Kalangan emak-emak juga mengaku gelisah dan merasa diteror. Sri, salah satu warga mengaku gelisah sejak Rempang menjadi persoalan karena pemerintah memaksakan kehendak. 

"Kedatangan tim terpadu ke rumah-rumah mengusik mereka yang sudah nyaman tinggal di sini. Justru sekarang kami malah tidak tenteram hidup di negeri sendiri," kata Sri.

Direktur Eksekutif Daerah Wahana Lingkungan Hidup Indonesia (Walhi) Riau, Even Sembiring, mengatakan bahwa perlawanan masyarakat Pulau Rempang adalah semangat memperjuangkan keadilan.
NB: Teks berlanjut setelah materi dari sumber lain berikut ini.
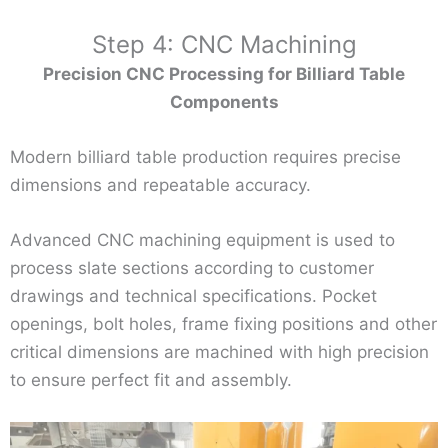
Step 4: CNC Machining
Precision CNC Processing for Billiard Table
Components
Modern billiard table production requires precise
dimensions and repeatable accuracy.
Advanced CNC machining equipment is used to
process slate sections according to customer
drawings and technical specifications. Pocket
openings, bolt holes, frame fixing positions and other
critical dimensions are machined with high precision
to ensure perfect fit and assembly.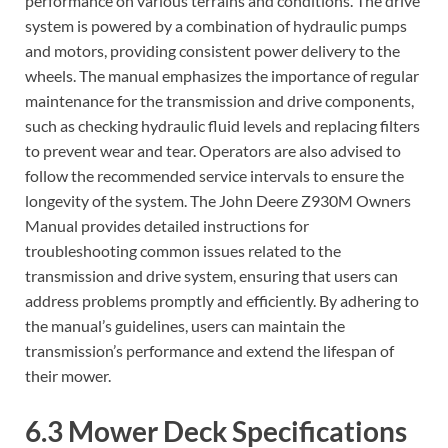
performance on various terrains and conditions. The drive
system is powered by a combination of hydraulic pumps
and motors, providing consistent power delivery to the
wheels. The manual emphasizes the importance of regular
maintenance for the transmission and drive components,
such as checking hydraulic fluid levels and replacing filters
to prevent wear and tear. Operators are also advised to
follow the recommended service intervals to ensure the
longevity of the system. The John Deere Z930M Owners
Manual provides detailed instructions for
troubleshooting common issues related to the
transmission and drive system, ensuring that users can
address problems promptly and efficiently. By adhering to
the manual’s guidelines, users can maintain the
transmission’s performance and extend the lifespan of
their mower.
6.3 Mower Deck Specifications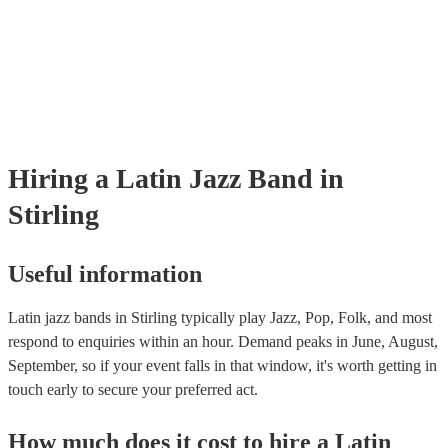
already covered by PLI up to £10 million. PAT stands for portable app
testing. Most of our latin jazz bands will already have a PAT inspectio
certificate for their musical equipment/PA system, which they can prov
your venue if they need it.
Hiring
a
Latin Jazz Band
in
Stirling
Useful information
Latin jazz bands in Stirling typically play Jazz, Pop, Folk, and most
respond to enquiries within an hour.
Demand peaks in June, August,
September, so if your event falls in that window, it's worth getting in
touch early to secure your preferred act.
How much does it cost to hire
a
Latin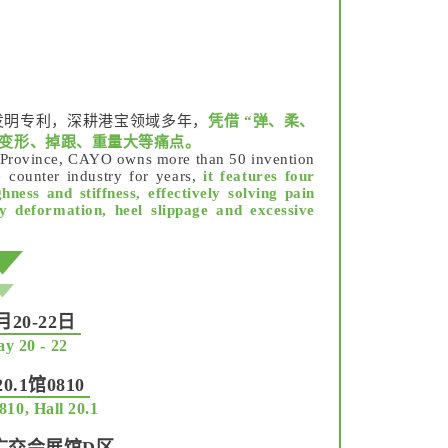
发明专利，深耕港宝领域多年，
凭借 “弹、柔、
易变形、掉跟、重量大等痛点。
g Province, CAYO owns more than 50 invention
 counter industry for years,
it features four
hness and stiffness, effectively solving pain
sy deformation, heel slippage and excessive
20-22日
y 20 - 22
.1馆0810
810, Hall 20.1
广交会展馆D区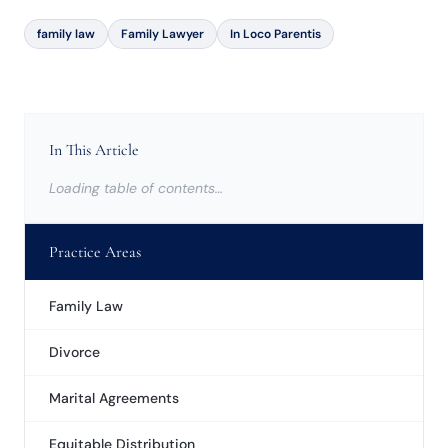
family law
Family Lawyer
In Loco Parentis
In This Article
Loading table of contents…
Practice Areas
Family Law
Divorce
Marital Agreements
Equitable Distribution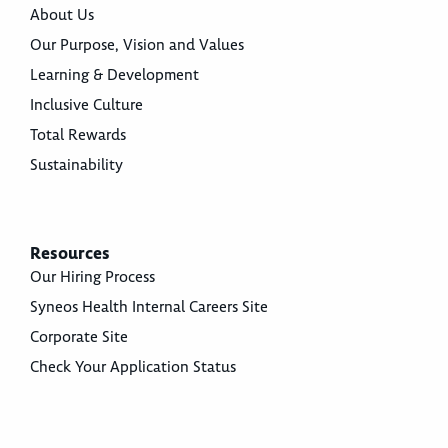
About Us
Our Purpose, Vision and Values
Learning & Development
Inclusive Culture
Total Rewards
Sustainability
Resources
Our Hiring Process
Syneos Health Internal Careers Site
Corporate Site
Check Your Application Status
"Kami akan terus membersamai perjuangan masyarakat Rempang, selama masih ada warga yang ingin berjuang untuk mempertahankan hak. Perjuangan ini adalah perjuangan masyarakat Rempang," kata Even.

Yayasan Lembaga Bantuan Hukum Indonesia (YLBHI) juga berkomitmen mendampingi mereka.

“Kami dari YLBHI akan mendukung perjuangan masyarakat Rempang," kata Isnur, ketua YLBHI.

Kepala BP Batam Muhamad Rudi menyampaikan pembangunan Rempang Eko city akan segera dimulai.

"HPL Tanjung Banon untuk tempat relokasi sudah keluar. Artinya artinya pembangunan Rempang akan segera kita mulai," kata Muhammad Rudi Kepala BP Batam.

Rudi tak menjelaskan masih adanya penolakan. Menurutnya relokasi warga Rempang merupakan bentuk penempatan masyrakat yang lebih baik demi Rempang kota Baru. Rudi juga tak berbicara tentang perlindungan warga maupun penghormatan pada proses budaya. Ia hanya menyebut nominal uang saja.

"Dengan 11 perusahaan ini 175 triliun di bagi 6 triliun berapa tahun itu, berarti butuh 30 tahun untuk anggaran itu , tapi Rempang hanya 5 tahun," kata Rudi.